A Brief History of LGBT Military Policy and Improving Acceptance, Integration and Health among LGBT Service Members
While the LGBT community has seen increased representation in the U.S. military in the past decade, strides are still being made to improve acceptance, integration and health for gay and transgender service members.
Today, gay and transgender military service members enjoy far more rights than they did even five years ago—but the fight continues to increase visibility and acceptance for this group in the armed forces.
The Military and Veterans Program at the USC Suzanne Dworak-Peck School of Social Work champions the rights, health and well-being of LGBT military service members and veterans. We’re taking a look back at the most significant developments for this group, and what’s on the horizon in the years to come.
The End of the “Don’t Ask, Don’t Tell” Era
1982: The U.S. Department of Defense (DoD) releases a policy stating that “homosexuality is incompatible with military service.” Between 1980 and 1990, an average of 1,500 military service members are discharged annually on the basis of sexual orientation.
1988: The results of a joint report conducted by the DoD and the Defense Personnel Security Research in Education Center reinforce the findings of a 1957 report claiming that gay and lesbian individuals enlisted in the armed forces pose no significant risk to security (which had previously been the rationale for barring gay individuals from enlisting in the military).
1993: President Bill Clinton signs the “Don’t Ask, Don’t Tell” policy, barring openly gay and lesbian American citizens from military service—while prohibiting harassment of all “closeted” military service members.
2011: Clinton’s “Don’t Ask, Don’t Tell” policy is repealed by the Obama administration.

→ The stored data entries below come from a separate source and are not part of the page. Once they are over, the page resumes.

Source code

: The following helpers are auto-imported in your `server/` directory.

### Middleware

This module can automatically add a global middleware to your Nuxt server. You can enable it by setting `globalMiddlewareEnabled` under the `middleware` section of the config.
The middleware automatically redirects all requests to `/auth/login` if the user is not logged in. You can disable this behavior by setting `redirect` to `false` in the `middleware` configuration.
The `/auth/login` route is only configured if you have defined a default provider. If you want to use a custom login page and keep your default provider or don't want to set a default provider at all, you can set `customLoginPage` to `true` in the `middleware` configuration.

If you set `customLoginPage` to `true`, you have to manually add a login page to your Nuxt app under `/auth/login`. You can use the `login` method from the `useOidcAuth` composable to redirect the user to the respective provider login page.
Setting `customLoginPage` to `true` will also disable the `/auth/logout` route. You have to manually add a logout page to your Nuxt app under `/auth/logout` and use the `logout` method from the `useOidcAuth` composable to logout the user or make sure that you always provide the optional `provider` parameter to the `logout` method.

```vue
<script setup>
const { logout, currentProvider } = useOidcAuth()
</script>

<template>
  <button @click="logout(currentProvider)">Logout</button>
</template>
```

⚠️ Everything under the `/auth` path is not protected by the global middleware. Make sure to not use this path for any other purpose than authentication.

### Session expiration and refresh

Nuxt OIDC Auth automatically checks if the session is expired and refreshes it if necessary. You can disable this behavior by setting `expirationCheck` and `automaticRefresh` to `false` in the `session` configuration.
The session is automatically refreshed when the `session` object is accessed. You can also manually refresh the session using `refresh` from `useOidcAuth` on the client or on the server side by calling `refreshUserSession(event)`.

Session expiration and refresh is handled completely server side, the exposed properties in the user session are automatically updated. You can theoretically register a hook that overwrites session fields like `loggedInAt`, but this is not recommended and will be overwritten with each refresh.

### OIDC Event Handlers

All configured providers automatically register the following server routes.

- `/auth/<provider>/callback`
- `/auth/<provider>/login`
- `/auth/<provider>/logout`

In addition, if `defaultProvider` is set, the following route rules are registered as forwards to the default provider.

Increased LGBT Military Representation
2015: Secretary of Defense Ash Carter announces that the Military Equal Opportunity policy has been modified to include gay and lesbian service members.
2016: The Senate confirms Eric Fanning as secretary of the Army, making him the first openly gay secretary of a U.S. military branch.
The Modern Revolution: Transgender Military Rights
Spring 2015: Between April and July, a number of transgender service members—including Sgt. Shane Ortega, Airman Logan Ireland and Jamie Lee Henry, both a major and a doctor in the Army Medical Corps—come out publicly, garnering major media attention.
July 2015: Secretary of Defense Carter issues a directive, which says that no service member can be discharged on the grounds of gender identity without approval from the Secretary of Defense for Personnel and Readiness.
July 2017: President Trump announces that "the United States Government will not accept or allow transgender individuals to serve in any capacity in the U.S. Military," citing potential increases in medical costs as the driving factor behind the decision.
December 2017: A second federal judge rules against Trump's transgender military ban. The Department of Justice continues to appeal the ruling.
March 2018: Trump rescinds his previous policy in favor of a new policy denoting that "transgender persons with a history or diagnosis of gender dysphoria—individuals who the policies state may require substantial medical treatment, including medications and surgery—are disqualified from military service except under certain limited circumstances."
Continuing the Fight for LGBT Military Representation
While the U.S. has made great strides toward equality in the military, there is still much work to be done to increase access and representation for members of the LGBT community.
Researchers across the globe, including members of the USC community, are working to increase representation, equity and health outcomes among LGBT service members and veterans. USC Suzanne Dworak-Peck School of Social Work Associate Professor Carl Castro, who served 33 years in the U.S. Army and rose through the ranks to become a colonel, and Associate Professor Jeremy Goldbach, who is director of the Center for LGBT Health Equity, are at the forefront of this research. Today Castro directs the USC Military and Veterans Program, chairs a number of NATO groups, and conducts research in conjunction with Goldbach on the integration and health of LGBT military service members.